▶ _Extracted text_:
════
J. Foriel*, P. Philippot*, P. Rey**, A. Somogyi***, D. Banks**** and B. Menez*

* IPGP, Laboratoire de Géosciences Marines,
UMR 7097, Tour 26, 4 Place Jussieu, 75252 Paris Cedex 05, France.
**School of Geosciences, Edgeworth Building F05,
The University of Sydney, Sydney NSW 2006, Australia
***European Synchrotron Radiation Facility, beamline ID-22, BP 220, 38043 Grenoble cedex 9, France
****School of Earth Sciences, University of Leeds, Woodhouse Lane, Leeds LS2 9JT, UK

in: Earth Planetary Science Letters (2004), Vol.228, 2, pp. 451-463.

ABSTRACT

The concentration of halogens (Cl, Br) and sulfate in seawater during the Archaean eon have important implications for the evolution of Earth’s hydrosphere and atmosphere and the development of early life. Insights into the composition of Archaean seawater and hydrothermal fluids can be obtained by direct analysis of fluid inclusions preserved in Archaean sediments and hydrothermal systems. Here, we investigated a suite of well-preserved intrapillow quartz–carbonate pods that formed during oceanic hydrothermal alteration of the 3.49 Ga Dresser Formation, North Pole Dome, Western Australia. Texturally, the pods seems to contain a unique population of primary fluid inclusions which were analyzed individually using microthermometry and synchrotron radiation X-ray microfluorescence (A-SR-XRF) techniques. Bulk chemical analyses were also performed using
crush-leach method.
════
▶ _Information supplied_:
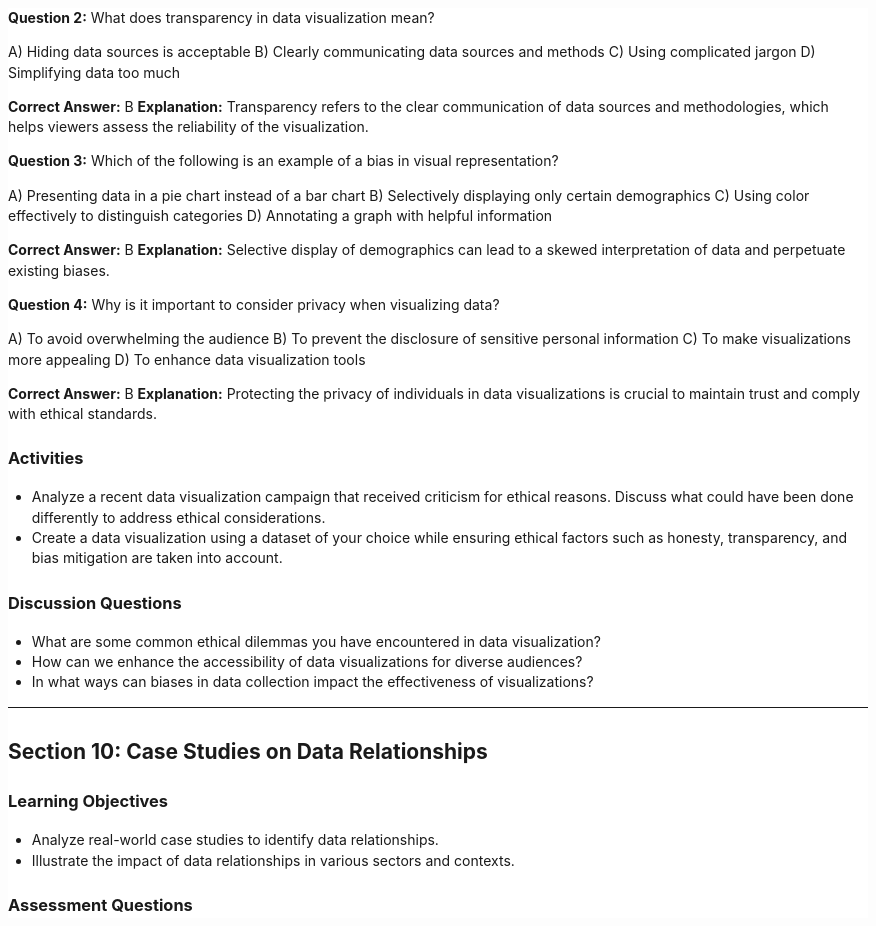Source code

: **Question 2:** What does transparency in data visualization mean?

  A) Hiding data sources is acceptable
  B) Clearly communicating data sources and methods
  C) Using complicated jargon
  D) Simplifying data too much

**Correct Answer:** B
**Explanation:** Transparency refers to the clear communication of data sources and methodologies, which helps viewers assess the reliability of the visualization.

**Question 3:** Which of the following is an example of a bias in visual representation?

  A) Presenting data in a pie chart instead of a bar chart
  B) Selectively displaying only certain demographics
  C) Using color effectively to distinguish categories
  D) Annotating a graph with helpful information

**Correct Answer:** B
**Explanation:** Selective display of demographics can lead to a skewed interpretation of data and perpetuate existing biases.

**Question 4:** Why is it important to consider privacy when visualizing data?

  A) To avoid overwhelming the audience
  B) To prevent the disclosure of sensitive personal information
  C) To make visualizations more appealing
  D) To enhance data visualization tools

**Correct Answer:** B
**Explanation:** Protecting the privacy of individuals in data visualizations is crucial to maintain trust and comply with ethical standards.

### Activities
- Analyze a recent data visualization campaign that received criticism for ethical reasons. Discuss what could have been done differently to address ethical considerations.
- Create a data visualization using a dataset of your choice while ensuring ethical factors such as honesty, transparency, and bias mitigation are taken into account.

### Discussion Questions
- What are some common ethical dilemmas you have encountered in data visualization?
- How can we enhance the accessibility of data visualizations for diverse audiences?
- In what ways can biases in data collection impact the effectiveness of visualizations?

---

## Section 10: Case Studies on Data Relationships

### Learning Objectives
- Analyze real-world case studies to identify data relationships.
- Illustrate the impact of data relationships in various sectors and contexts.

### Assessment Questions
════
▶ _Requirement 1_:
Answer these questions about the text on Archaean seawater:
(a) In which journal and year did the paper appear?
(b) What age is given for the Dresser Formation?
(c) What method was used for the bulk chemical analyses?
▶ _Requirement 2_: In the text on Archaean seawater, write out the part between "J. Foriel*, P." and "Cedex 05, France.", inclusive, substituting "Laboratory" for "Laboratoire".
The listing has no connection to the text on Archaean seawater.

▶ _Expected answer 1_:
(a) Earth Planetary Science Letters, 2004.
(b) 3.49 Ga.
(c) The crush-leach method.

▶ _Expected answer 2_:
J. Foriel*, P. Philippot*, P. Rey**, A. Somogyi***, D. Banks**** and B. Menez*

* IPGP, Laboratory de Géosciences Marines,
UMR 7097, Tour 26, 4 Place Jussieu, 75252 Paris Cedex 05, France.